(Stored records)
..............................

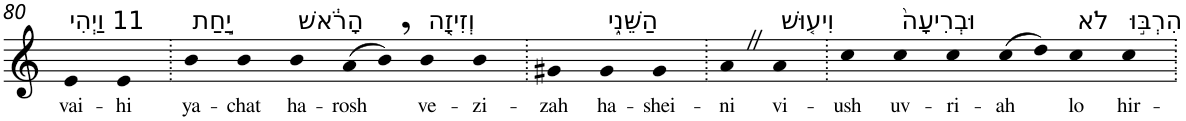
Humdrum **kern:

**kern	**text
*part1	*part1
*staff1	*staff1
*I"Piano	*
*I'Pno	*
!!LO:PB:g=z
*clefG2	*
*k[]	*
=80	=80
!LO:TX:a:t=11 וַיְהִי	!
!	!LO:LY:b
4e	vai-
!	!LO:LY:b
4e	-hi
=81.	=81.
!LO:TX:a:t=יַ֣חַת	!
!	!LO:LY:b
4b	ya-
!	!LO:LY:b
4b	-chat
!LO:TX:a:t=הָרֹ֔אשׁ	!
!	!LO:LY:b
4b	ha-
!	!LO:LY:b
(>8a	-rosh
8b,)	.
!LO:TX:a:t=וְזִיזָ֖ה	!
!	!LO:LY:b
4b	ve-
!	!LO:LY:b
4b	-zi-
=82.	=82.
!	!LO:LY:b
4g#X	-zah
!LO:TX:a:t=הַשֵּׁנִ֑י	!
!	!LO:LY:b
4g#	ha-
!	!LO:LY:b
4g#	-shei-
=83.	=83.
!	!LO:LY:b
4aZ	-ni
!LO:TX:a:t=וִיע֤וּשׁ	!
!	!LO:LY:b
4a	vi-
=84.	=84.
!	!LO:LY:b
4cc	-ush
!LO:TX:a:t=וּבְרִיעָה֙	!
!	!LO:LY:b
4cc	uv-
!	!LO:LY:b
4cc	-ri-
!	!LO:LY:b
(>8cc	-ah
8dd)	.
!LO:TX:a:t=לֹא	!
!	!LO:LY:b
4cc	lo
!LO:TX:a:t=הִרְבּ֣וּ	!
!	!LO:LY:b
4cc	hir-
=.	=.
*-	*-
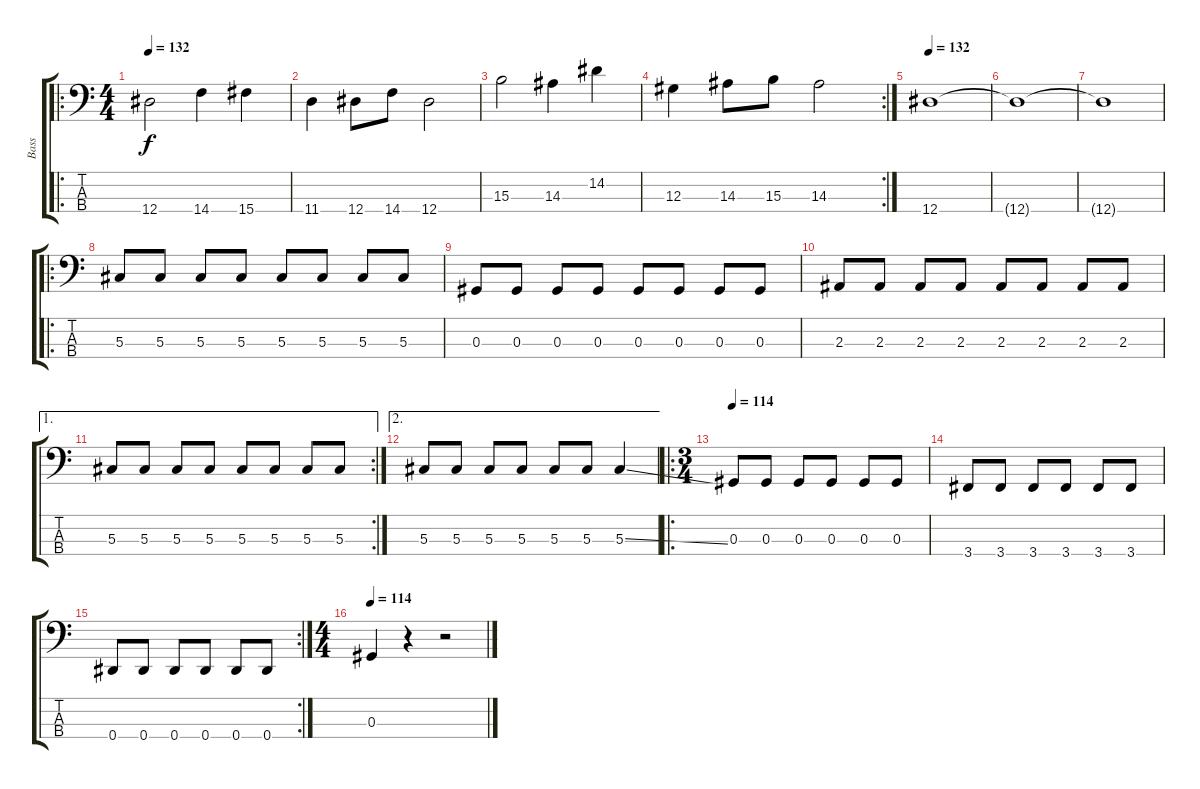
\track ("Bass" "Bass") {instrument electricbassfinger}
\staff {score tabs}
\tuning (Gb2 Db2 Ab1 Eb1) {hide}
\ro
\ts (4 4)
\tempo 132
\tempo 80
\tempo 132
\clef f4
\ks c
12.4.2{dy f instrument electricbassfinger} 14.4.4 15.4.4 |
11.4.4 12.4.8 14.4.8 12.4.2 |
15.3.2 14.3.4 14.2.4 |
\rc 2
12.3.4 14.3.8 15.3.8 14.3.2 |
\tempo 132
12.4.1 |
12.4{t}.1 |
12.4{t}.1 |
\ro
5.3.8 5.3.8 5.3.8 5.3.8 5.3.8 5.3.8 5.3.8 5.3.8 |
0.3.8 0.3.8 0.3.8 0.3.8 0.3.8 0.3.8 0.3.8 0.3.8 |
2.3.8 2.3.8 2.3.8 2.3.8 2.3.8 2.3.8 2.3.8 2.3.8 |
\ae 1
\rc 2
5.3.8 5.3.8 5.3.8 5.3.8 5.3.8 5.3.8 5.3.8 5.3.8 |
\ae 2
5.3.8 5.3.8 5.3.8 5.3.8 5.3.8 5.3.8 5.3{ss}.4 |
\ro
\ts (3 4)
\tempo 114
0.3.8 0.3.8 0.3.8 0.3.8 0.3.8 0.3.8 |
3.4.8 3.4.8 3.4.8 3.4.8 3.4.8 3.4.8 |
\rc 2
0.4.8 0.4.8 0.4.8 0.4.8 0.4.8 0.4.8 |
\ts (4 4)
\tempo 114
0.3.4 r.4 r.2
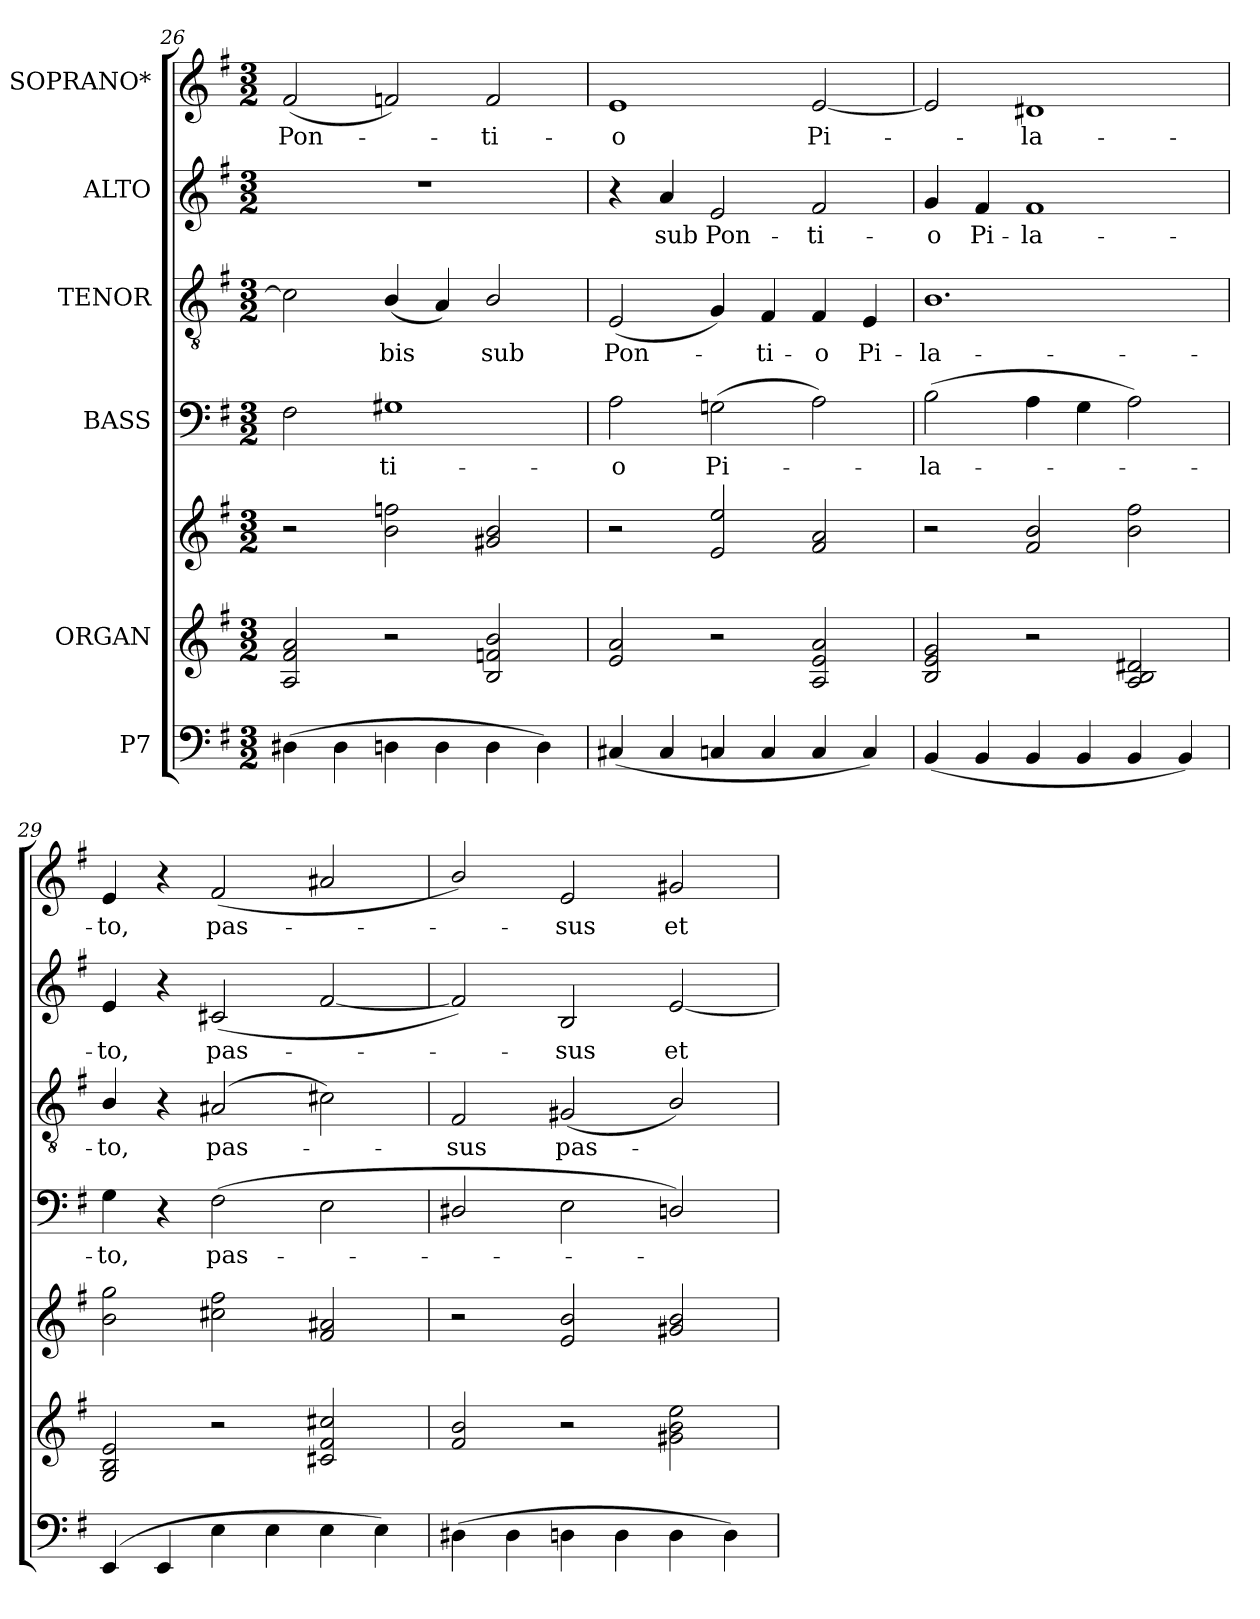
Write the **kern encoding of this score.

**kern	**kern	**kern	**kern	**text	**kern	**text	**kern	**text	**kern	**text
*part6	*part5	*part5	*part4	*part4	*part3	*part3	*part2	*part2	*part1	*part1
*staff7	*staff6	*staff5	*staff4	*staff4	*staff3	*staff3	*staff2	*staff2	*staff1	*staff1
*I"P7	*I"ORGAN	*	*I"BASS	*	*I"TENOR	*	*I"ALTO	*	*I"SOPRANO*	*
*clefF4	*clefG2	*clefG2	*clefF4	*	*clefGv2	*	*clefG2	*	*clefG2	*
*	*	*	*	*	*ITrd7c12	*	*	*	*	*
*k[f#]	*k[f#]	*k[f#]	*k[f#]	*	*k[f#]	*	*k[f#]	*	*k[f#]	*
*G:	*G:	*G:	*G:	*	*G:	*	*G:	*	*G:	*
*M3/2	*M3/2	*M3/2	*M3/2	*	*M3/2	*	*M3/2	*	*M3/2	*
=26	=26	=26	=26	=26	=26	=26	=26	=26	=26	=26
!	!	!	!	!	!	!	!LO:N:vis=1	!	!	!
!	!	!	!	!	!	!	!	!	!	!LO:LY:b:color=#000000
(4D#Xi\	2Ai/ 2f#i 2ai	2r	2F#i\	.	2Ci\]	.	1.r	.	(2f#i/	Pon-
4D#i\	.	.	.	.	.	.	.	.	.	.
!	!	!	!	!LO:LY:b:color=#000000	!	!	!	!	!	!
!	!	!	!	!	!	!LO:LY:b:color=#000000	!	!	!	!
4Dni\	2r	2bi\ 2ffni	1G#Xi	-ti-	(4BBi/	-bis	.	.	2fni/)	.
4Di\	.	.	.	.	4AAi/)	.	.	.	.	.
!	!	!	!	!	!	!LO:LY:b:color=#000000	!	!	!	!
!	!	!	!	!	!	!	!	!	!	!LO:LY:b:color=#000000
4Di\	2Bi/ 2fni 2bi	2g#Xi/ 2bi	.	.	2BBi/	sub	.	.	2fi/	-ti-
4Di\)	.	.	.	.	.	.	.	.	.	.
!!LO:PB:g=z
=27	=27	=27	=27	=27	=27	=27	=27	=27	=27	=27
!	!	!	!	!LO:LY:b:color=#000000	!	!	!	!	!	!
!	!	!	!	!	!	!LO:LY:b:color=#000000	!	!	!	!
!	!	!	!	!	!	!	!	!	!	!LO:LY:b:color=#000000
(4C#Xi/	2ei/ 2ai	2r	2Ai\	-o	(2EEi/	Pon-	4r	.	1ei	-o
!	!	!	!	!	!	!	!	!LO:LY:b:color=#000000	!	!
4C#i/	.	.	.	.	.	.	4ai/	sub	.	.
!	!	!	!	!LO:LY:b:color=#000000	!	!	!	!	!	!
!	!	!	!	!	!	!	!	!LO:LY:b:color=#000000	!	!
4Cni/	2r	2ei/ 2eei	(2Gni\	Pi-	4GGi/)	.	2ei/	Pon-	.	.
!	!	!	!	!	!	!LO:LY:b:color=#000000	!	!	!	!
4Ci/	.	.	.	.	4FF#i/	-ti-	.	.	.	.
!	!	!	!	!	!	!LO:LY:b:color=#000000	!	!	!	!
!	!	!	!	!	!	!	!	!LO:LY:b:color=#000000	!	!
!	!	!	!	!	!	!	!	!	!	!LO:LY:b:color=#000000
4Ci/	2Ai/ 2ei 2ai	2f#i/ 2ai	2Ai\)	.	4FF#i/	-o	2f#i/	-ti-	[2ei/	Pi-
!	!	!	!	!	!	!LO:LY:b:color=#000000	!	!	!	!
4Ci/)	.	.	.	.	4EEi/	Pi-	.	.	.	.
=28	=28	=28	=28	=28	=28	=28	=28	=28	=28	=28
!	!	!	!	!LO:LY:b:color=#000000	!	!	!	!	!	!
!	!	!	!	!	!	!LO:LY:b:color=#000000	!	!	!	!
!	!	!	!	!	!	!	!	!LO:LY:b:color=#000000	!	!
(4BBi/	2Bi/ 2ei 2gi	2r	(2Bi\	-la-	1.BBi	-la-	4gi/	-o	2ei/]	.
!	!	!	!	!	!	!	!	!LO:LY:b:color=#000000	!	!
4BBi/	.	.	.	.	.	.	4f#i/	Pi-	.	.
!	!	!	!	!	!	!	!	!LO:LY:b:color=#000000	!	!
!	!	!	!	!	!	!	!	!	!	!LO:LY:b:color=#000000
4BBi/	2r	2f#i/ 2bi	4Ai\	.	.	.	1f#i	-la-	1d#Xi	-la-
4BBi/	.	.	4Gi\	.	.	.	.	.	.	.
4BBi/	2Ai/ 2Bi 2d#Xi	2bi\ 2ff#i	2Ai\)	.	.	.	.	.	.	.
4BBi/)	.	.	.	.	.	.	.	.	.	.
=29	=29	=29	=29	=29	=29	=29	=29	=29	=29	=29
!	!	!	!	!LO:LY:b:color=#000000	!	!	!	!	!	!
!	!	!	!	!	!	!LO:LY:b:color=#000000	!	!	!	!
!	!	!	!	!	!	!	!	!LO:LY:b:color=#000000	!	!
!	!	!	!	!	!	!	!	!	!	!LO:LY:b:color=#000000
(4EEi/	2Gi/ 2Bi 2ei	2bi\ 2ggi	4Gi\	-to,	4BBi/	-to,	4ei/	-to,	4ei/	-to,
4EEi/	.	.	4r	.	4r	.	4r	.	4r	.
!	!	!	!	!LO:LY:b:color=#000000	!	!	!	!	!	!
!	!	!	!	!	!	!LO:LY:b:color=#000000	!	!	!	!
!	!	!	!	!	!	!	!	!LO:LY:b:color=#000000	!	!
!	!	!	!	!	!	!	!	!	!	!LO:LY:b:color=#000000
4Ei\	2r	2cc#Xi\ 2ff#i	(2F#i\	pas-	(2AA#Xi/	pas-	(2c#Xi/	pas-	(2f#i/	pas-
4Ei\	.	.	.	.	.	.	.	.	.	.
4Ei\	2c#Xi/ 2f#i 2cc#Xi	2f#i/ 2a#Xi	2Ei\	.	2C#Xi\)	.	[2f#i/	.	2a#Xi/	.
4Ei\)	.	.	.	.	.	.	.	.	.	.
=30	=30	=30	=30	=30	=30	=30	=30	=30	=30	=30
!	!	!	!	!	!	!LO:LY:b:color=#000000	!	!	!	!
(4D#Xi\	2f#i/ 2bi	2r	2D#Xi/	.	2FF#i/	-sus	2f#i/])	.	2bi/)	.
4D#i\	.	.	.	.	.	.	.	.	.	.
!	!	!	!	!	!	!LO:LY:b:color=#000000	!	!	!	!
!	!	!	!	!	!	!	!	!LO:LY:b:color=#000000	!	!
!	!	!	!	!	!	!	!	!	!	!LO:LY:b:color=#000000
4Dni\	2r	2ei/ 2bi	2Ei\	.	(2GG#Xi/	pas-	2Bi/	-sus	2ei/	-sus
4Di\	.	.	.	.	.	.	.	.	.	.
!	!	!	!	!	!	!	!	!LO:LY:b:color=#000000	!	!
!	!	!	!	!	!	!	!	!	!	!LO:LY:b:color=#000000
4Di\	2g#Xi\ 2bi 2eei	2g#Xi/ 2bi	2Dni/)	.	2BBi/)	.	[2ei/	et	2g#Xi/	et
4Di\)	.	.	.	.	.	.	.	.	.	.
=	=	=	=	=	=	=	=	=	=	=
*-	*-	*-	*-	*-	*-	*-	*-	*-	*-	*-
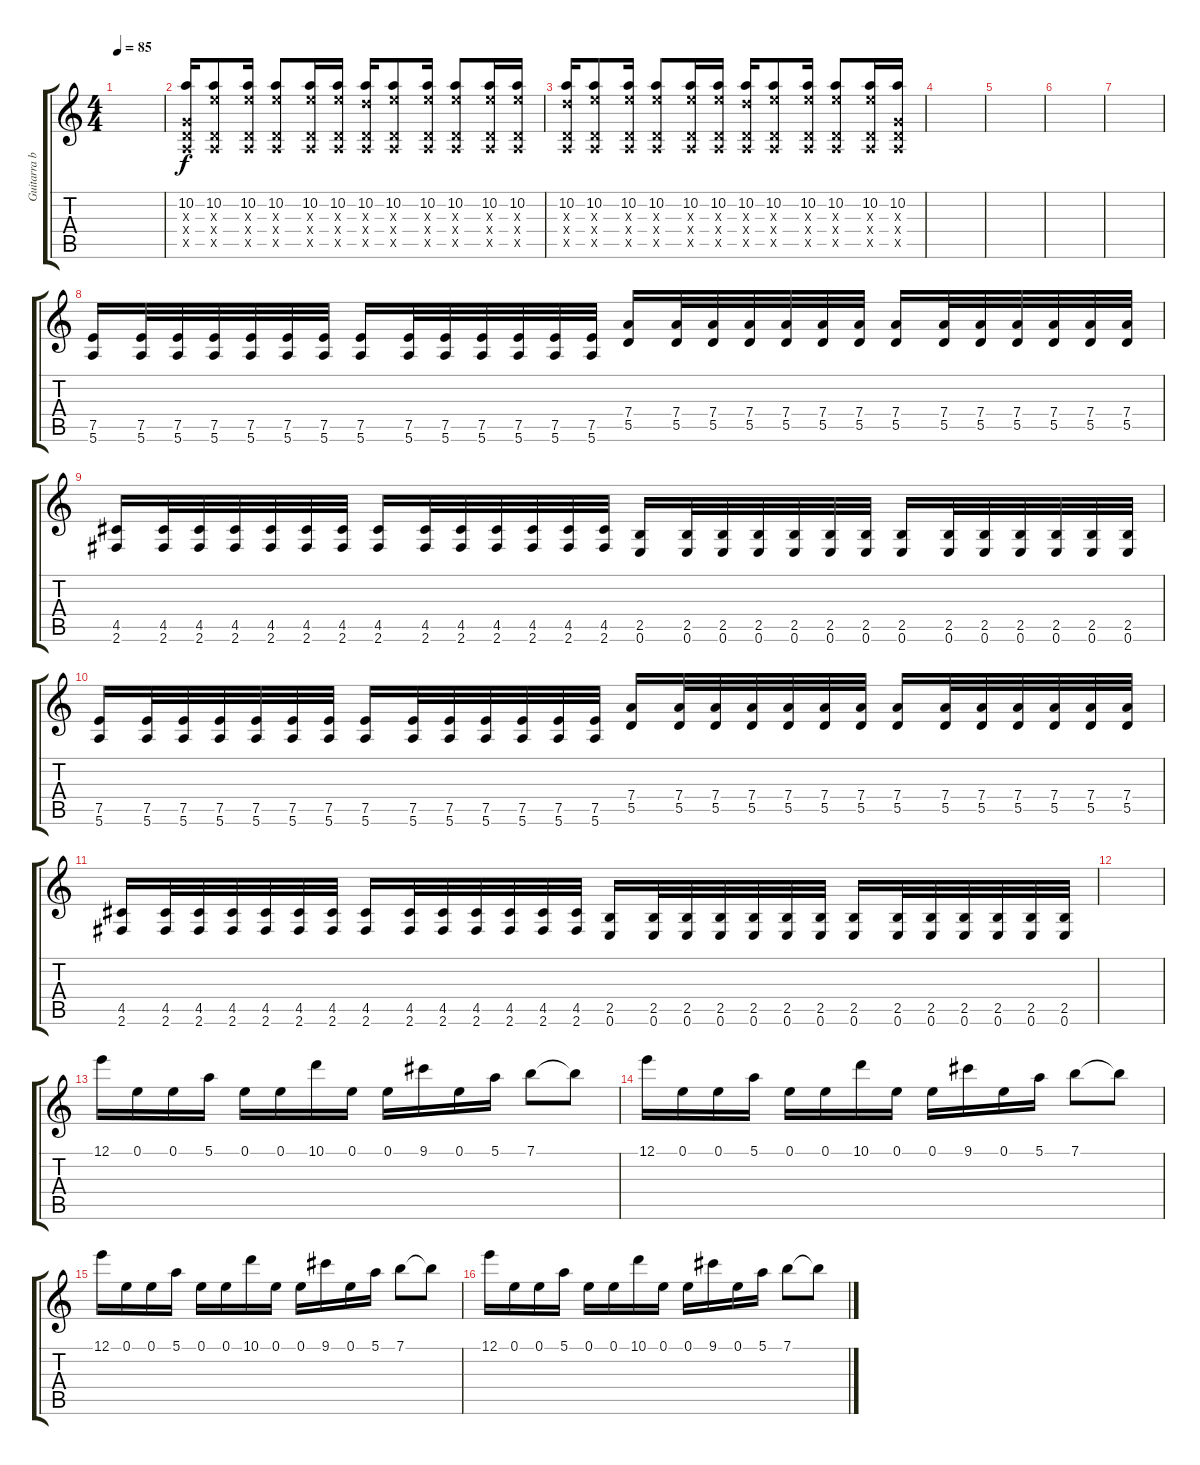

..............................

EXERCISE:
Locate each line above that contains the string "score" and copy those lines.

CORRECT RESULT:
\staff {score tabs}
Write the **kern encoding of this score.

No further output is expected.